• [JOB]
Set down, character for character, the lines of the data that run from the line holding "Copy Of Boucle De Départ 45° Hotcote" through the line holding "関連商品の単色だるまのページへどうぞ！", with both of those lines included.

#####

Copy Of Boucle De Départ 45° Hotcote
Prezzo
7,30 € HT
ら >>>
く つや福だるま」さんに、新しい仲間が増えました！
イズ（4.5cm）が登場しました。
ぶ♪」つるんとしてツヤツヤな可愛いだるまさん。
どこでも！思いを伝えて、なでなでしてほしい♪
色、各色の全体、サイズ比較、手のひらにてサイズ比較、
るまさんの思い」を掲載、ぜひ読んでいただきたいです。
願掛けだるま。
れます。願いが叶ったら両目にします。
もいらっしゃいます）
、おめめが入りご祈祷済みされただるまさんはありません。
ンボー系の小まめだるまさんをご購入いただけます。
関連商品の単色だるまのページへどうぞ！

#####

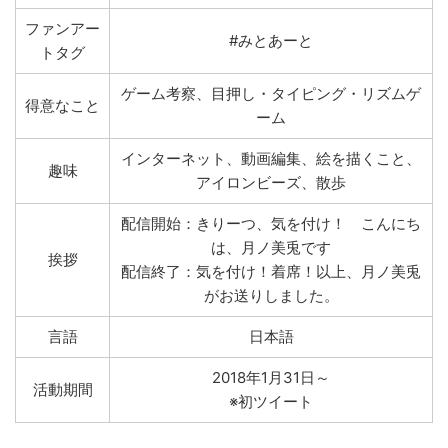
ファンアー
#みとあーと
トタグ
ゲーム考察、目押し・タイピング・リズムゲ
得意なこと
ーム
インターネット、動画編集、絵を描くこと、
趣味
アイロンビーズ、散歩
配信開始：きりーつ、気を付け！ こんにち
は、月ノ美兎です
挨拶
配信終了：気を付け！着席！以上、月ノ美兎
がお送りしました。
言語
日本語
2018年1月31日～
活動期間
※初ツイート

#####

• [EXERCISE OUTPUT]
Copy Of Boucle De Départ 45° Hotcote
Prezzo
7,30 € HT
ら >>>
く つや福だるま」さんに、新しい仲間が増えました！
イズ（4.5cm）が登場しました。
ぶ♪」つるんとしてツヤツヤな可愛いだるまさん。
どこでも！思いを伝えて、なでなでしてほしい♪
色、各色の全体、サイズ比較、手のひらにてサイズ比較、
るまさんの思い」を掲載、ぜひ読んでいただきたいです。
願掛けだるま。
れます。願いが叶ったら両目にします。
もいらっしゃいます）
、おめめが入りご祈祷済みされただるまさんはありません。
ンボー系の小まめだるまさんをご購入いただけます。
関連商品の単色だるまのページへどうぞ！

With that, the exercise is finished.